Saved entries:
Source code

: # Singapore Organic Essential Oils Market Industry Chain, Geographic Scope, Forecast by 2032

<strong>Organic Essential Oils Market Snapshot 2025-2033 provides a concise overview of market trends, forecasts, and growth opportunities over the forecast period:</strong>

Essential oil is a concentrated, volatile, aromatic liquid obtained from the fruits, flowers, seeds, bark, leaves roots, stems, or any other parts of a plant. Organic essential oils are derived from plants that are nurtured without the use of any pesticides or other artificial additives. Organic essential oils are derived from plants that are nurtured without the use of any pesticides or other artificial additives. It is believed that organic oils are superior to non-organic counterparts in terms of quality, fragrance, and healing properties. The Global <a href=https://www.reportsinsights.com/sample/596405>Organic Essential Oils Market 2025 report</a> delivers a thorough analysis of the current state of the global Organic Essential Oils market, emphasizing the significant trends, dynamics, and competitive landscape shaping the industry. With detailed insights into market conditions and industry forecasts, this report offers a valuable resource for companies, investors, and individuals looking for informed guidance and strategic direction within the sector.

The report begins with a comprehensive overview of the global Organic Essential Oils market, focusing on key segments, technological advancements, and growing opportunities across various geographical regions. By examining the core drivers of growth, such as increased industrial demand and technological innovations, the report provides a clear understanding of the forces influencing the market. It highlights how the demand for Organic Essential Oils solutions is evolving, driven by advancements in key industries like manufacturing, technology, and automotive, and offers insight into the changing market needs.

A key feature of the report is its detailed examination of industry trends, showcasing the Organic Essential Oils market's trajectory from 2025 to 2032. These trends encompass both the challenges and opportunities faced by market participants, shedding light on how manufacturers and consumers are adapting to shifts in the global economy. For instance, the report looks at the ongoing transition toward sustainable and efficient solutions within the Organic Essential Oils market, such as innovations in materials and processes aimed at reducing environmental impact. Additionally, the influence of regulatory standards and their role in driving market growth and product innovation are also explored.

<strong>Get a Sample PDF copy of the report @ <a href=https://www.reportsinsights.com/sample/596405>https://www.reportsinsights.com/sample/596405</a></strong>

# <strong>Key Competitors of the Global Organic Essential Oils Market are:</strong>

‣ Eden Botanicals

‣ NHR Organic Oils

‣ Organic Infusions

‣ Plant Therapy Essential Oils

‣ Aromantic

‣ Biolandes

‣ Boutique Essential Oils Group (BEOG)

» **Exercise prompt**: Collect every line in the rows above that contains the string "strong", and copy each of those lines in full.

» **Expected output**:
<strong>Organic Essential Oils Market Snapshot 2025-2033 provides a concise overview of market trends, forecasts, and growth opportunities over the forecast period:</strong>
<strong>Get a Sample PDF copy of the report @ <a href=https://www.reportsinsights.com/sample/596405>https://www.reportsinsights.com/sample/596405</a></strong>
# <strong>Key Competitors of the Global Organic Essential Oils Market are:</strong>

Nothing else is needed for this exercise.